• **PROBLEM**:
Return all lines in the material below that contain "exchange".

** DATA IN THIS EXERCISE follows **

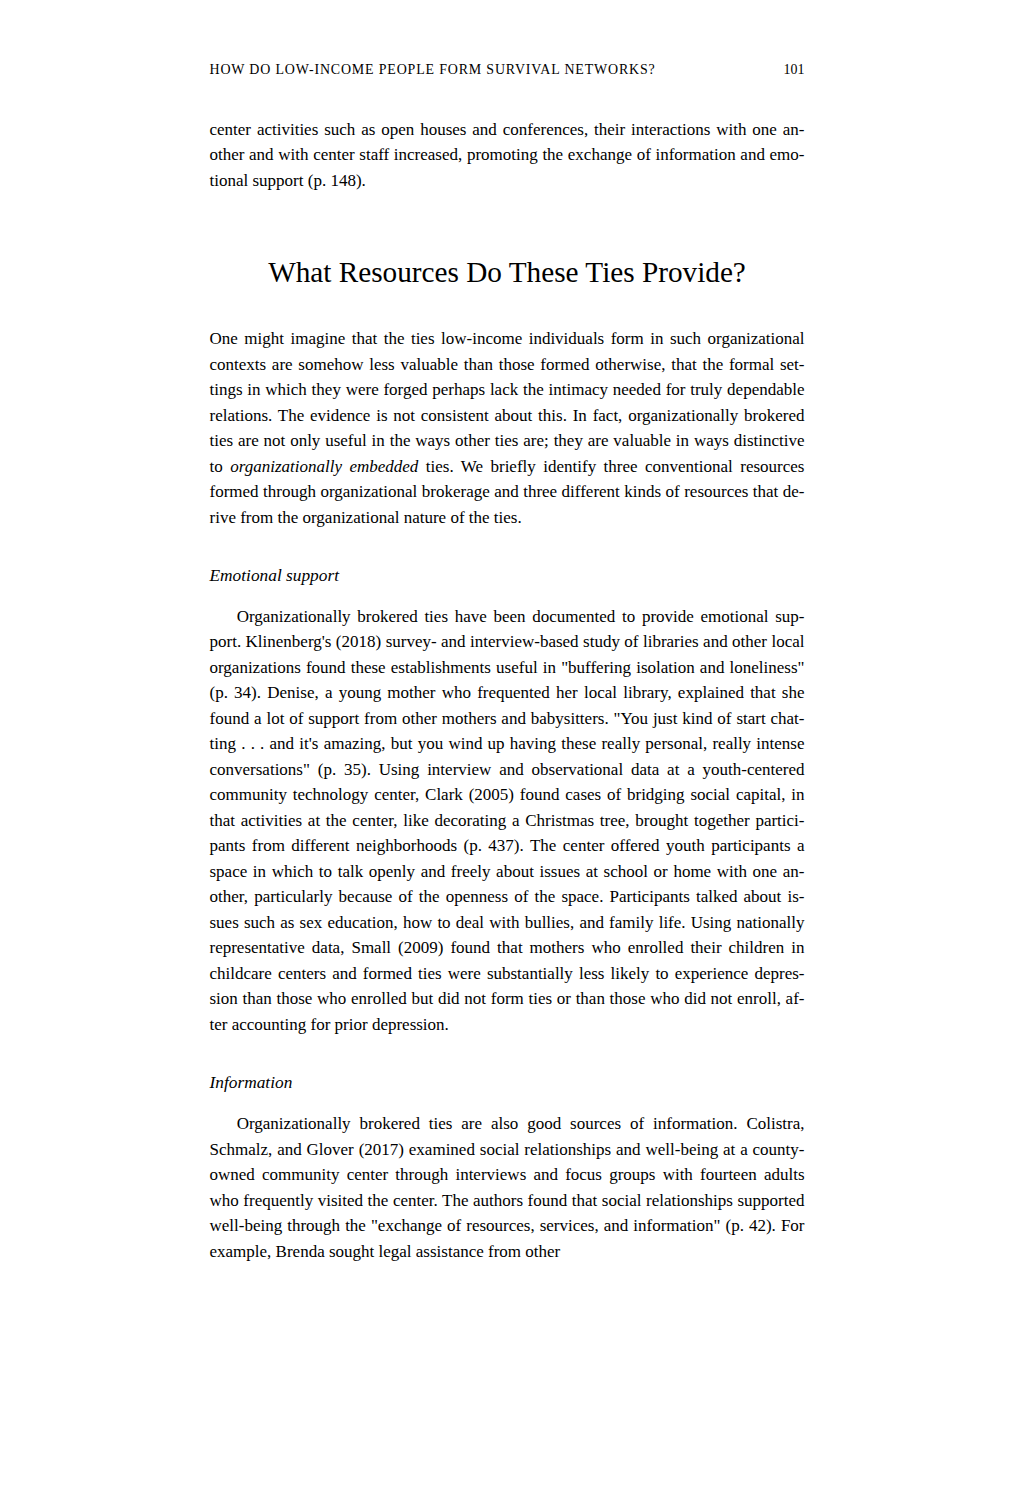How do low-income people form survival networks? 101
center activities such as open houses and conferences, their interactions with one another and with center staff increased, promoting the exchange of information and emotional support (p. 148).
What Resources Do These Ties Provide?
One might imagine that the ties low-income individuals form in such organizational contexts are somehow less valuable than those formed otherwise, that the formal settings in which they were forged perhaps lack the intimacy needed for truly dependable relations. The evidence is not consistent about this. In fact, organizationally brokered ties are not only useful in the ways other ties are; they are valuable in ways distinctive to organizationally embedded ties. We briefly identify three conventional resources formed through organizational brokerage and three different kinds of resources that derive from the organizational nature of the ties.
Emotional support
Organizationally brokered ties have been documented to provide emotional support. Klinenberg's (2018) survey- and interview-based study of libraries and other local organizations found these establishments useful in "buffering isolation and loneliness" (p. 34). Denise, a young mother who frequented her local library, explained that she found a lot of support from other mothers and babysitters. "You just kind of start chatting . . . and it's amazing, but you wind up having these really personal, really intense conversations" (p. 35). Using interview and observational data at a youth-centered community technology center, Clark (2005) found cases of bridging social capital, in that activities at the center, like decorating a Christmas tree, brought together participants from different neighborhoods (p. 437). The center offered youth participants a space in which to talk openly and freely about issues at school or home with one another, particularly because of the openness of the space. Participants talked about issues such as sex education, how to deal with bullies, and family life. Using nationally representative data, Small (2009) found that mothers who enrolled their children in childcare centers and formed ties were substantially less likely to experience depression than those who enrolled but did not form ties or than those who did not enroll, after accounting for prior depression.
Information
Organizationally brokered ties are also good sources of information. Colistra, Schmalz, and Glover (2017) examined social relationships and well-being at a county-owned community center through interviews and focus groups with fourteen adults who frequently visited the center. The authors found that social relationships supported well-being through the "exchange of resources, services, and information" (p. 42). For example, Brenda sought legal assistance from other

** End of DATA IN THIS EXERCISE **

• **RESPONSE AREA**:
center activities such as open houses and conferences, their interactions with one another and with center staff increased, promoting the exchange of information and emotional support (p. 148).
Organizationally brokered ties are also good sources of information. Colistra, Schmalz, and Glover (2017) examined social relationships and well-being at a county-owned community center through interviews and focus groups with fourteen adults who frequently visited the center. The authors found that social relationships supported well-being through the "exchange of resources, services, and information" (p. 42). For example, Brenda sought legal assistance from other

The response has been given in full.